Is There a Case for a Single ABM Stack?
Today’s ever-expanding pool of account based marketing (ABM) vendors adds complexity to the selection process for marketers. Some vendors have expertise in a select few ABM use cases, but more are trying to address the entire ABM stack. Another dimension to this issue is that more marketers are bringing their ABM functions in-house. The move toward a full ABM stack would appear to make marketers’ lives simpler and more cost effective. Is there a “right” decision? Let’s explore our options.
Make my life easier – I want all my ABM activities in one place!
For many marketers, this is the ideal choice – but they may lack the expertise to fully vet vendors in each part of the ABM diagram depicted in Figure 1. What makes for good account selection? How can I find companies that don’t sit in my CRM? What makes for a decent media-buying platform? What is the best Marketing Automation Platform (MAP) out there? Moving to a single stack helps simplify the parameters for making these decisions.
Figure 1: All Account Based Marketing activities across segmentation, activation, and measurement.

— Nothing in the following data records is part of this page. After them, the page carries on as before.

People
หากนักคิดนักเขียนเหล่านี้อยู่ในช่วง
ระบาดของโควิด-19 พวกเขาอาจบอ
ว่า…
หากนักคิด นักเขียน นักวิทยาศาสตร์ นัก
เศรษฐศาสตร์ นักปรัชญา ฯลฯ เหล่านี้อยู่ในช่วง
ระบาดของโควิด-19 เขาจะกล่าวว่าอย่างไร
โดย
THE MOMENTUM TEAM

Truth – A Benefit of the Single Stack
Without a fully consolidated stack, what becomes the single source of truth? Then, how do I tie different parts of my ABM system to that single source of truth? Consolidation creates an opportunity to create a single picture for a marketer’s ABM activities, without the pain of logging into various platforms, the burden of reconciling data, or the need for reporting between different platforms.

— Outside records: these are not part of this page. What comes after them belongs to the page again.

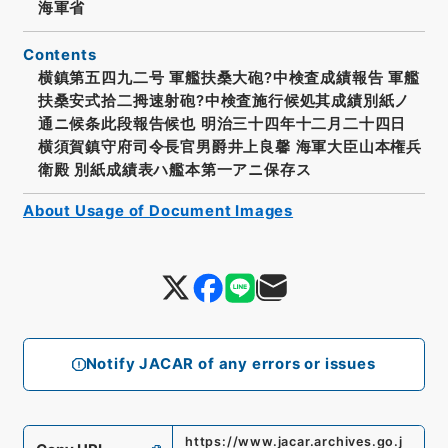
海軍省
Contents
横鎮第五四九二号 軍艦扶桑大砲?中検査成績報告 軍艦
扶桑安式拾二拇速射砲?中検査施行候処其成績別紙ノ
通ニ候条此段報告候也 明治三十四年十二月二十四日
横須賀鎮守府司令長官男爵井上良馨 海軍大臣山本権兵
衛殿 別紙成績表ハ艦本第一アニ保存ス
About Usage of Document Images
Notify JACAR of any errors or issues
https://www.jacar.archives.go.j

In theory at least, going to a single ABM stack allows for full ABM planning and orchestration in one place. It also allows different marketing teams to communicate and coordinate their strategies, as they will all be looking at a single playbook.
That’s Great. So Why Wouldn’t I Consolidate All My ABM Activities in One Stack?
The move to a single stack may not be the cure for all marketers’ ills. One reason is that the ABM stacks may be a jack-of-all-trades, master-of-none situation, and usually there are going to be some weak spots. Is a marketer willing to live with those weaknesses? Marketers prefer a mix of different vendors that are the best-in-class in their fields. Interoperability and ease of use are key in this scenario.
It’s also very difficult to find an ABM stack that doesn’t tout their AI or machine learning capabilities. Does the marketer want to put full trust into the AI of a particular marketing stack? What if the marketer wants to use its own algorithm to determine which account is their ideal target, or has a data science/analytics team that has already built robust systems? Flexibility is key in this scenario.
The costs of a stack may also not be fully transparent. Without this transparency, the marketer will not be able to know where potential cost savings are. As an example, demand-side platforms (DSPs) in the past were able to get away with opaque pricing strategies, where there was some unknown markup to the cost of media and data. Many marketers have demanded transparency on media-buying costs, which has resulted in cost savings and increased ROI.
So, What Should I Do?
Like many other questions, this is not one that can be answered by an ABM vendor. Marketers are going to know what is best for their company or team. It could also depend on where that company is in the ABM maturity life cycle – a full-stack vendor might make more sense at the start, but the company may later feel ready to graduate and eventually take the training wheels off. What a marketer should do is work with a vendor that can provide either a full-stack option or the non-full-stack option. That will help the marketer evolve over time, allowing a move toward or away from a consolidated stack as needs dictate. To paraphrase an adage, no marketing platform decision lasts forever.
Figure 2: How Account Based Marketing platforms must evolve to support the ever-evolving needs of marketers.
ABM – An Evolution
To summarize, digital marketing and ABM are gaining momentum as marketing teams adapt to the new economy. Dun & Bradstreet believes the future of ABM needs to support how marketing teams are rapidly evolving, as depicted in Figure 2. ABM will be more for the masses. Breaking through current limitations, ABM 2.0 will need to work the way marketers work by bringing flexibility, interoperability, and an “open approach” to accommodate ever-evolving technology stacks.